Minerve, fille de Jupiter, déesse de la guerre et de la paix, protectrice des arts et des sciences...
... fit l'objet de nos libations et de nos sacrifices.
"La prudence manque souvent au moment où l'on en a le plus besoin".
Si ma famille avait médité le sage avertissement de Publius Syrus,
jamais elle n'aurait misé ses maigres biens lors de ces Jeux absurdes.
Le sinistre Lucius était là,
tout prêt à grossir sa fortune tachée de sang.
Les glaives de son fidèle Ben Ali et ceux de notre brave Maetius devaient s'entrecroiser.
Lucius Andrus misa de fortes sommes sur le glaive de Dardanus, l'invincible mirmillon.
Tandis que tous nos espoirs reposaient sur le filet et le trident du noble Fabius.
"Toute l'eau des rivières ne suffirait pas à laver les mains ensanglantées d'un homicide"
Malheureusement, le noble Eschyle n'avait plus guère sa place dans cette Rome impitoyable faite d'arène, de souffrance et de mort.

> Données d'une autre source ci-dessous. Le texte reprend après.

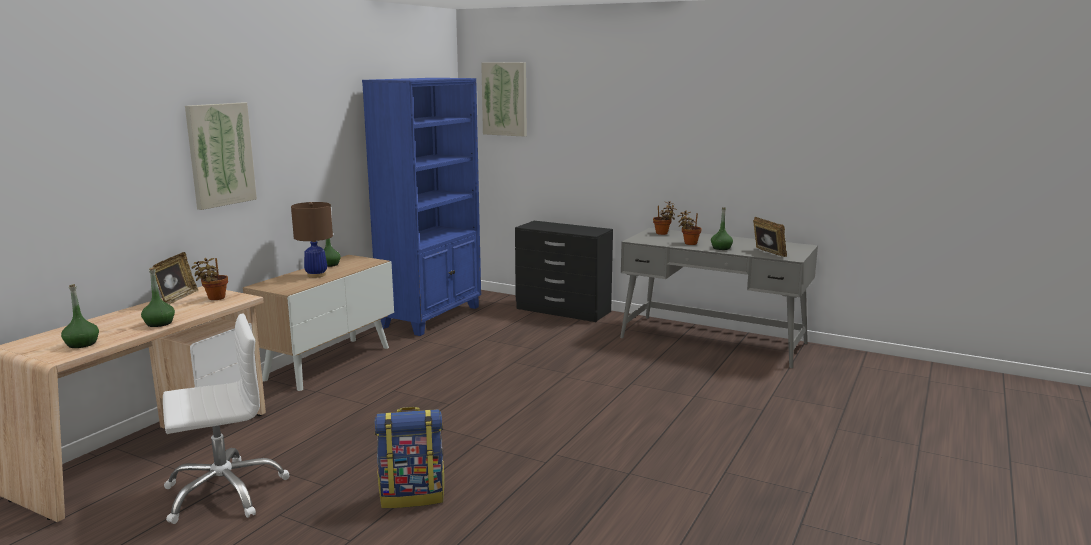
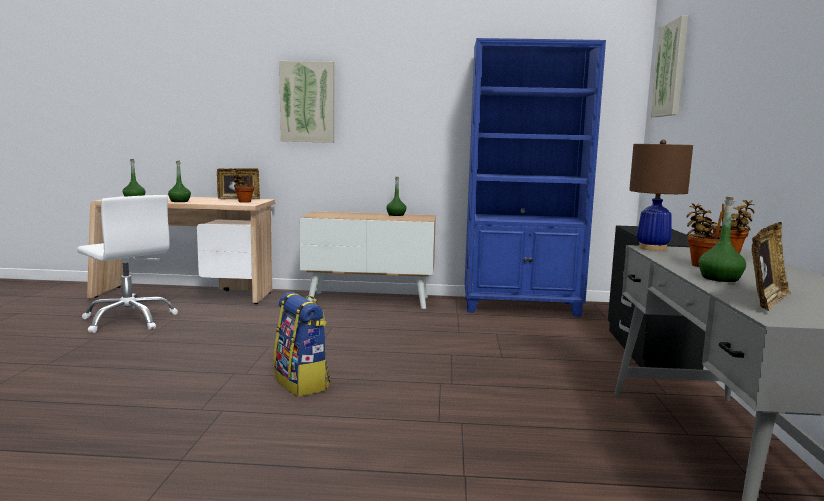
camera: 65 degrees right, 5 degrees down
brown table lamp [291,202,333,278] -> brown table lamp moved to [629,140,693,251]
backpack [374,407,444,508] -> backpack moved to [274,292,330,397]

Le féroce mirmillon de Ben Ali décimait les gladiateurs de Maetius.
Lucius s'enrichissait à chaque nouvelle mort.
Comment regarder dans les yeux celui dont on a la vie à sa merci ?
Quels mots adresser à celui appelé à combattre la Mort elle-même ?
Pour de tels hommes, il n'y a qu'une seule satisfaction possible : la liberté.
Ce fut le serment que j'adressais au digne et vaillant Fabius.
"Notre caractère est le résultat de notre conduite".
N'en déplaise à l'indiscutable Aristote, j'ajouterais : et notre mort n'est que conséquence de notre vie.
Fabius obtint sa liberté.
La garum fut livré à Rome.
Et la famille Albinus put enfin atteindre la dignité de la paix.
FORUM DE CARTHAGO NOVA.114 APR. J.-C.
De nombreux printemps ont passé.
Les paysages et les gens ont changé devant moi.
Mais encore aujourd'hui, les jours ensoleillés, je marche sur ce forum et j'évoque mes parents.
Maintenant que mes os fatigués sentent l'appel de la terre,
mon âme est soulagée de savoir qu'elle reposera éternellement à leurs côtés.
La tristesse réveille parfois les nostalgies les plus douces.
La jeunesse d'un garçon dans la Carthago Nova impériale.
Je revois Lydia, et c'est guidé par sa main que je retrouve le port magique qui me captiva étant enfant.
Une fois de plus, le plaisir d'admirer...
... des navires et des amphores... des âmes et des cœurs... des accolades et des adieux.
De nouveau, mes sens s'émeuvent devant cette symphonie vivante, vertigineuse et insatiable...
Cette voluptueuse et superbe Carthago Nova.
Cette vertueuse enclave des dieux.
Cette cité bien-aimée aux pierres éternelles.